Eleven o’clock and we caught the bus to the hospital.  I kept looking down at my boobs, that happy couple sitting side by side, and would hold up my hand to cover the right one.

About ten to twelve we arrived at the Princess Anne, and we found our way to D level, day surgery. This is the area for people who are having surgery but leaving the same day. I guess they are getting things taken out, bits sliced off, etc. All the while I waited for them to take me away. One woman had to say goodbye to her husband in the lounge area and I burst into tears. How ridiculous is that? It’s not like this was a movie scene where the couple says a final goodbye; they didn’t even seem to mind. But still, the tears were rolling down my cheeks.
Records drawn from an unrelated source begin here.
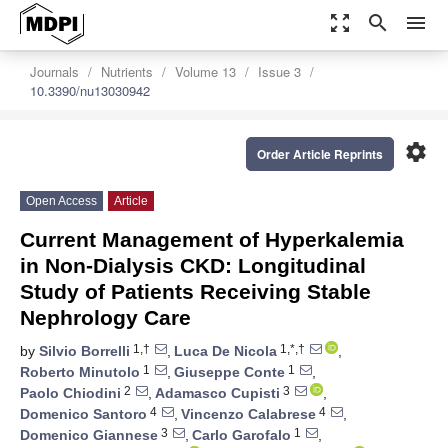
zoom_out_map
search
menu
Journals
Nutrients
Volume 13
Issue 3
10.3390/nu13030942
settings
Order Article Reprints
Open Access
Article
Current Management of Hyperkalemia
in Non-Dialysis CKD: Longitudinal
Study of Patients Receiving Stable
Nephrology Care
1,†
1,*,†
by
Silvio Borrelli
,
Luca De Nicola
,
1
1
Roberto Minutolo
,
Giuseppe Conte
,
2
3
Paolo Chiodini
,
Adamasco Cupisti
,
4
4
Domenico Santoro
,
Vincenzo Calabrese
,
3
1
Domenico Giannese
,
Carlo Garofalo
,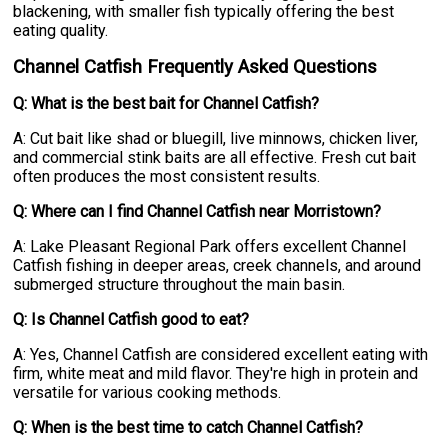
blackening, with smaller fish typically offering the best
eating quality.
Channel Catfish Frequently Asked Questions
Q: What is the best bait for Channel Catfish?
A: Cut bait like shad or bluegill, live minnows, chicken liver,
and commercial stink baits are all effective. Fresh cut bait
often produces the most consistent results.
Q: Where can I find Channel Catfish near Morristown?
A: Lake Pleasant Regional Park offers excellent Channel
Catfish fishing in deeper areas, creek channels, and around
submerged structure throughout the main basin.
Q: Is Channel Catfish good to eat?
A: Yes, Channel Catfish are considered excellent eating with
firm, white meat and mild flavor. They're high in protein and
versatile for various cooking methods.
Q: When is the best time to catch Channel Catfish?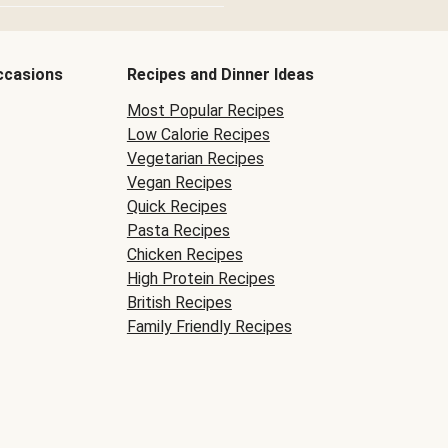
ccasions
Recipes and Dinner Ideas
Most Popular Recipes
Low Calorie Recipes
Vegetarian Recipes
Vegan Recipes
Quick Recipes
Pasta Recipes
Chicken Recipes
High Protein Recipes
British Recipes
Family Friendly Recipes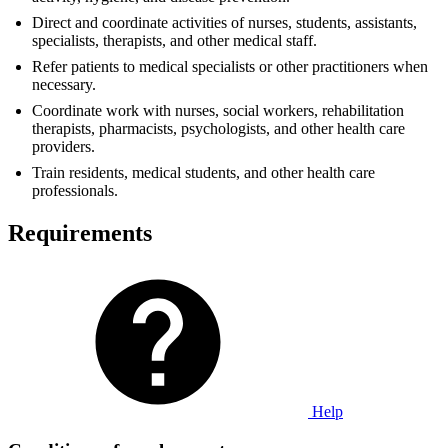
Direct and coordinate activities of nurses, students, assistants,
specialists, therapists, and other medical staff.
Refer patients to medical specialists or other practitioners when
necessary.
Coordinate work with nurses, social workers, rehabilitation
therapists, pharmacists, psychologists, and other health care
providers.
Train residents, medical students, and other health care
professionals.
Requirements
Help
After my little scene, we kept on waiting. A lovely nurse came into the room – she was round, with big hair and a smiling face – and called out a list of names, on which I was placed third. She said that there were not enough beds, so we had to stay in the waiting room while the prep went on, and we’d go off and return one at a time. This was fantastic news for me – because Zsolt was in the waiting room and so long as he was there, I was happy.

Another hour passes by. Zsolt and I visit with my Anaesthetic Doctor (Nick) and he explains what we’ll be doing to knock me out.  I’m given robes to change into. Then it’s back to the waiting room.

Around 3.20 the nurse comes and asks if I’d like to sit on a bed to wait. “I’d rather stay with my husband,” I reply. And she says, “No problem, he can come with you.”

No problem? He can come with me? What was that pre-assessment nurse telling me two days before?

So! There you have it! Zsolt came with me. We sat in a small curtained off area, I was on the bed and he was on the chair. By this point in the day the patients were tapering off and the nurses seemed to  relax. They began to sing ‘all things bright and beautiful’ on the other side of the curtain, which I had never heard before. One nurse said it reminded her of a funeral, but another – the smiling nurse from earlier – said it reminded her of home; it reminded her of festivals and how people would walk down the street singing aloud. It held a lot of memories for her. So she sang it again for them. Zsolt and I listened through the curtain. It was lovely.

Eventually a nurse popped her head round our curtain (just past 4 pm) and asked if I was ready. Ready… well, I was willing. Can you ever be ready? A quick goodbye to Zsolt, I pulled myself together and was wheeled to the prep room.

Touching is such a comfort. All this nurse had to do was touch the side of my face and I felt supported.

We wheeled into this small prep room that somehow reminded me of high school tech classes. It seemed too small – not large enough for operating. But, of course, it must not have been. Before me were two grey doors, and I have a feeling the ‘theatre’ was on the other side.

There was Nick, the man who’d give me drugs, and he put a catheter into my hand. I frigging hate needles.  But in it went. He asked me what my favourite drink was . . . hmmm, water filled with ice cubes? (the question as an answer response, very Canadian).  He had meant an alcoholic drink, because what I was about to feel would be like two gin and tonics poured into my veins (maybe that’s his favourite drink).  Earlier he had told me it’d loosen me up, make me giggle. Nope, no giggles. I started to cry instead (a very common theme for the day). But good old Nick and my nurse did their best to distract me. “Where’s your favourite place for holidays?” Hmmm, Lake Balaton in Hungary? I answered (again as a question, because I wasn’t sure of anything at this point).  “Sounds great” he replied.

And then I was dreaming about Zsolt’s colleague’s German accent in conflict with someone else’s accent.

And then I was waking up, and realized that I was moving – being rolled, and Nick was there in his blue outfit, and the nurse (name forgotten, sorry!) was there with her pink ribbon and I asked if it had been okay – yes it was okay – and had they gotten it all out – yes they’d gotten it out.

And on we rolled into recovery. The rest was a dream with ins and out. I think I arrived in recovery around 6, and I know I arrived in the ward around 8.40. Zsolt was there after a day of waiting, and I was so tired I could barely stay awake.

But that’s after the mastectomy, and this is about before.  I’ll write the rest later. For now this is enough.